I'm not a steady worker. My creative energy ascends and descends along with the seasons and work load. After completing Engram 1 in February, I dedicated most of my studio time to printing fabrics with light and playful designs for Spring. Picking up the story, I'm reviewing, reviving, and making some small studies to see where the work leads me next.
First, a series of the 8" squares explores lost and found text. In the jumbled texture of printed words, I look for words not spoken, words that emerge and become visible when traced with hand and thread.

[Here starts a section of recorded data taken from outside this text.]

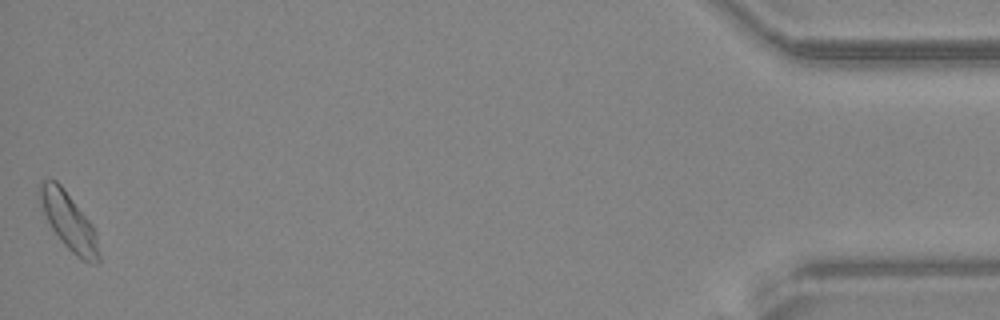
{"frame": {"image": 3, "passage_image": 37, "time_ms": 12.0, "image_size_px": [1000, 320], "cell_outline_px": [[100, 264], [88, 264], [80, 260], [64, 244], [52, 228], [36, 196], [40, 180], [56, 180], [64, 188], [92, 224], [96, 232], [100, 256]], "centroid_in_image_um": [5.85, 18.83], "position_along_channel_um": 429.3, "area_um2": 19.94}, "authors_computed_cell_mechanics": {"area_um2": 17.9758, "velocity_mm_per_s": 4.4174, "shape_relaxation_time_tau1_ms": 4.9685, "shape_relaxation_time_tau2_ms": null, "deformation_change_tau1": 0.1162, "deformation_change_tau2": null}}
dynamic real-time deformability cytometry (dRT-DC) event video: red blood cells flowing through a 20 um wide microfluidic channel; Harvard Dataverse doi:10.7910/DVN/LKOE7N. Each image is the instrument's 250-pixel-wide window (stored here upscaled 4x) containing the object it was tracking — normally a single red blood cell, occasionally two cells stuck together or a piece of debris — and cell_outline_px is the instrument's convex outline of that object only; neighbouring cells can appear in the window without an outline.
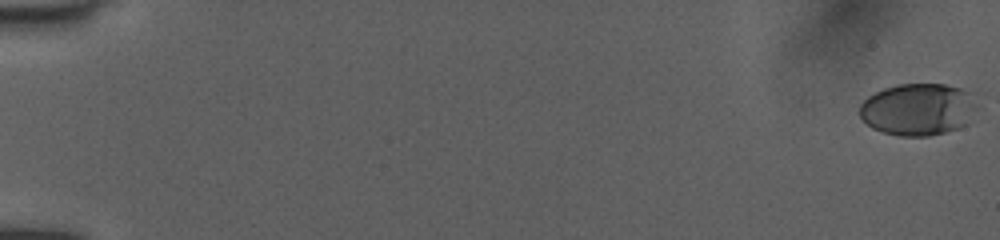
{"species": "human", "species_latin": "Homo sapiens", "temperature_condition": "room temperature", "stored_images_in_passage": 53, "camera_frame_rate_fps": 3000, "um_per_image_px": 0.085, "donor": {"sex": "female"}, "frame": {"image": 1, "passage_image": 1, "time_ms": 0.0, "image_size_px": [1000, 240], "cell_outline_px": [[976, 108], [968, 124], [944, 132], [928, 136], [896, 136], [880, 132], [872, 128], [860, 116], [860, 104], [868, 96], [884, 88], [896, 84], [944, 84], [976, 92]], "centroid_in_image_um": [78.07, 9.29], "position_along_channel_um": 6.9, "area_um2": 36.07}}
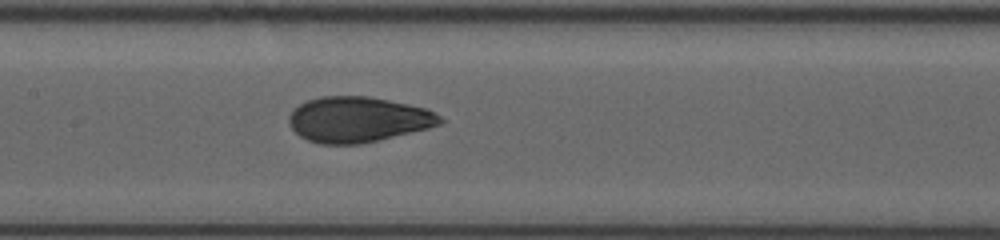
{"frame": {"image": 2, "passage_image": 28, "time_ms": 9.0, "image_size_px": [1000, 240], "cell_outline_px": [[444, 120], [440, 124], [428, 128], [380, 140], [360, 144], [320, 144], [308, 140], [300, 136], [292, 128], [288, 120], [288, 116], [300, 104], [308, 100], [324, 96], [368, 96], [408, 104], [424, 108], [440, 116]], "centroid_in_image_um": [30.42, 10.16], "position_along_channel_um": 177.0, "area_um2": 39.77}}
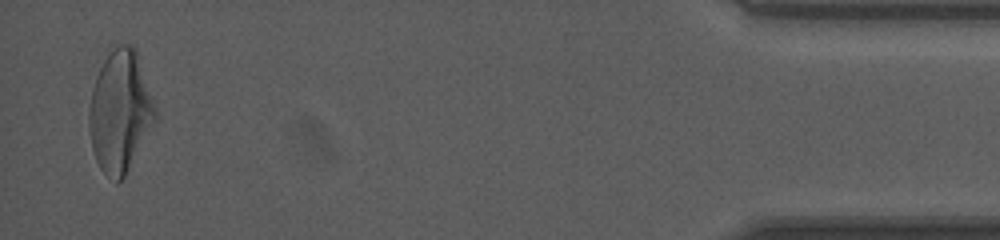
{"frame": {"image": 3, "passage_image": 52, "time_ms": 17.0, "image_size_px": [1000, 240], "cell_outline_px": [[156, 120], [124, 176], [120, 180], [116, 180], [104, 172], [100, 168], [96, 160], [92, 148], [88, 124], [88, 112], [92, 88], [96, 76], [104, 60], [120, 44], [132, 44], [136, 48], [156, 108]], "centroid_in_image_um": [10.2, 9.45], "position_along_channel_um": 425.0, "area_um2": 46.24}, "authors_computed_cell_mechanics": {"area_um2": 39.7086, "velocity_mm_per_s": 4.036, "shape_relaxation_time_tau1_ms": 4.1816, "shape_relaxation_time_tau2_ms": 0.9729, "deformation_change_tau1": 0.1696, "deformation_change_tau2": 0.0669}}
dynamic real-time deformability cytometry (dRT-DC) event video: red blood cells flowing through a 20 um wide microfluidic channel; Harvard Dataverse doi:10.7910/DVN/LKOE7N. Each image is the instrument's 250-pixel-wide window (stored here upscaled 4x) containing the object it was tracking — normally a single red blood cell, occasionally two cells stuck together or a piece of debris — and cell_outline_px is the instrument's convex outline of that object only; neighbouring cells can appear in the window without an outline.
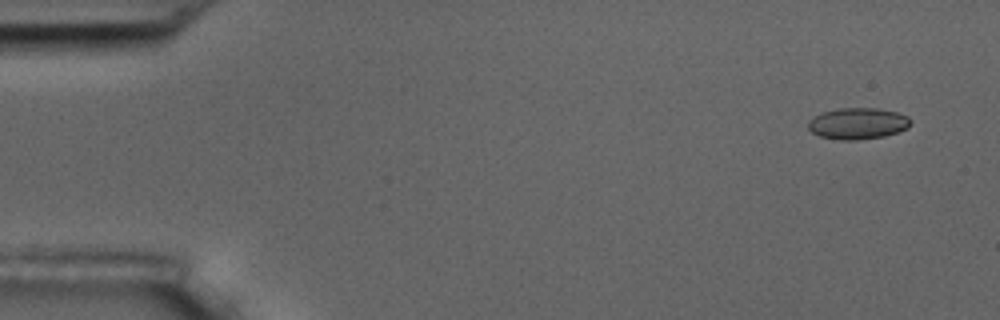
{"species": "common noctule bat (a hibernating species)", "species_latin": "Nyctalus noctula", "temperature_condition": "room temperature", "stored_images_in_passage": 6, "camera_frame_rate_fps": 3000, "um_per_image_px": 0.085, "animal": {"sex": "male", "body_mass_g": 17.5, "forearm_length_mm": 52.3}, "frame": {"image": 1, "passage_image": 1, "time_ms": 0.0, "image_size_px": [1000, 320], "cell_outline_px": [[912, 124], [908, 128], [884, 136], [860, 140], [840, 140], [820, 136], [812, 132], [808, 128], [808, 120], [812, 116], [820, 112], [840, 108], [876, 108], [896, 112], [908, 116], [912, 120]], "centroid_in_image_um": [72.9, 10.49], "position_along_channel_um": 12.1, "area_um2": 18.96}}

Next, pages showing the grid margins in attempting to impose spacial order, in contrast to more organic hand-writing. In Orality and Literacy: The Technologizing of the Word, Walter Ong says*: "Print situates words in space more relentlessly than writing ever did. Writing moves words from the sound world to a world of visual space, but print locks works into position in this space." Using the handwritten translation of the story my mother told as the 'page', refers to that first translation from oral to text.
*In Lupton, E. (2004). Thinking with Type (p. 106). New York: Princeton Architectural Press.
Then, snippets of text, like T.S. Eliot's found poem, The Waste Land, waiting for assembly into a new story.
And finally, another grid-based collage of smaller, 4" squares is more intimate than the 8' wall required for Engram 1.